# EXERCISE OBJECTIVE
Reproduce the following material word for word, omitting the pictures from your answer.

# MATERIAL SUPPLIED
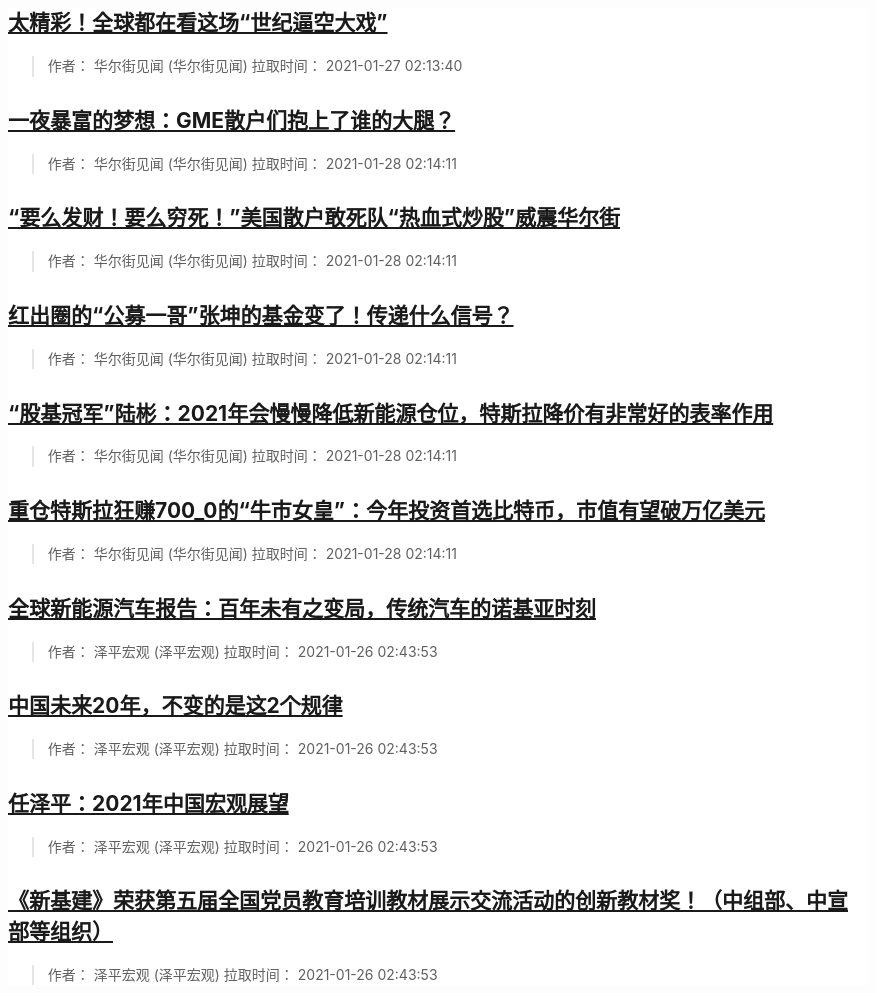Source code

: ## [太精彩！全球都在看这场“世纪逼空大戏”](http://www.jintiankansha.me/t/PoMrDN3Ojp)

> 作者： 华尔街见闻 (华尔街见闻)  拉取时间： 2021-01-27 02:13:40

## [一夜暴富的梦想：GME散户们抱上了谁的大腿？](http://www.jintiankansha.me/t/LL6RV2Vde6)

> 作者： 华尔街见闻 (华尔街见闻)  拉取时间： 2021-01-28 02:14:11

## [“要么发财！要么穷死！”美国散户敢死队“热血式炒股”威震华尔街](http://www.jintiankansha.me/t/FO5xnqDfYl)

> 作者： 华尔街见闻 (华尔街见闻)  拉取时间： 2021-01-28 02:14:11

## [红出圈的“公募一哥”张坤的基金变了！传递什么信号？](http://www.jintiankansha.me/t/RvRTerjWAO)

> 作者： 华尔街见闻 (华尔街见闻)  拉取时间： 2021-01-28 02:14:11

## [“股基冠军”陆彬：2021年会慢慢降低新能源仓位，特斯拉降价有非常好的表率作用](http://www.jintiankansha.me/t/rN9AqG4BnD)

> 作者： 华尔街见闻 (华尔街见闻)  拉取时间： 2021-01-28 02:14:11

## [重仓特斯拉狂赚700_0的“牛市女皇”：今年投资首选比特币，市值有望破万亿美元](http://www.jintiankansha.me/t/YCeakTe7mK)

> 作者： 华尔街见闻 (华尔街见闻)  拉取时间： 2021-01-28 02:14:11

## [全球新能源汽车报告：百年未有之变局，传统汽车的诺基亚时刻](http://www.jintiankansha.me/t/GM3ctRfA5R)

> 作者： 泽平宏观 (泽平宏观)  拉取时间： 2021-01-26 02:43:53

## [中国未来20年，不变的是这2个规律](http://www.jintiankansha.me/t/9e43x1LEhI)

> 作者： 泽平宏观 (泽平宏观)  拉取时间： 2021-01-26 02:43:53

## [任泽平：2021年中国宏观展望](http://www.jintiankansha.me/t/DIzfTOuGtM)

> 作者： 泽平宏观 (泽平宏观)  拉取时间： 2021-01-26 02:43:53

## [《新基建》荣获第五届全国党员教育培训教材展示交流活动的创新教材奖！（中组部、中宣部等组织）](http://www.jintiankansha.me/t/Ug6NpWGED7)

> 作者： 泽平宏观 (泽平宏观)  拉取时间： 2021-01-26 02:43:53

# ANSWER BELOW
Source code

: ## [太精彩！全球都在看这场“世纪逼空大戏”](http://www.jintiankansha.me/t/PoMrDN3Ojp)

> 作者： 华尔街见闻 (华尔街见闻)  拉取时间： 2021-01-27 02:13:40

## [一夜暴富的梦想：GME散户们抱上了谁的大腿？](http://www.jintiankansha.me/t/LL6RV2Vde6)

> 作者： 华尔街见闻 (华尔街见闻)  拉取时间： 2021-01-28 02:14:11

## [“要么发财！要么穷死！”美国散户敢死队“热血式炒股”威震华尔街](http://www.jintiankansha.me/t/FO5xnqDfYl)

> 作者： 华尔街见闻 (华尔街见闻)  拉取时间： 2021-01-28 02:14:11

## [红出圈的“公募一哥”张坤的基金变了！传递什么信号？](http://www.jintiankansha.me/t/RvRTerjWAO)

> 作者： 华尔街见闻 (华尔街见闻)  拉取时间： 2021-01-28 02:14:11

## [“股基冠军”陆彬：2021年会慢慢降低新能源仓位，特斯拉降价有非常好的表率作用](http://www.jintiankansha.me/t/rN9AqG4BnD)

> 作者： 华尔街见闻 (华尔街见闻)  拉取时间： 2021-01-28 02:14:11

## [重仓特斯拉狂赚700_0的“牛市女皇”：今年投资首选比特币，市值有望破万亿美元](http://www.jintiankansha.me/t/YCeakTe7mK)

> 作者： 华尔街见闻 (华尔街见闻)  拉取时间： 2021-01-28 02:14:11

## [全球新能源汽车报告：百年未有之变局，传统汽车的诺基亚时刻](http://www.jintiankansha.me/t/GM3ctRfA5R)

> 作者： 泽平宏观 (泽平宏观)  拉取时间： 2021-01-26 02:43:53

## [中国未来20年，不变的是这2个规律](http://www.jintiankansha.me/t/9e43x1LEhI)

> 作者： 泽平宏观 (泽平宏观)  拉取时间： 2021-01-26 02:43:53

## [任泽平：2021年中国宏观展望](http://www.jintiankansha.me/t/DIzfTOuGtM)

> 作者： 泽平宏观 (泽平宏观)  拉取时间： 2021-01-26 02:43:53

## [《新基建》荣获第五届全国党员教育培训教材展示交流活动的创新教材奖！（中组部、中宣部等组织）](http://www.jintiankansha.me/t/Ug6NpWGED7)

> 作者： 泽平宏观 (泽平宏观)  拉取时间： 2021-01-26 02:43:53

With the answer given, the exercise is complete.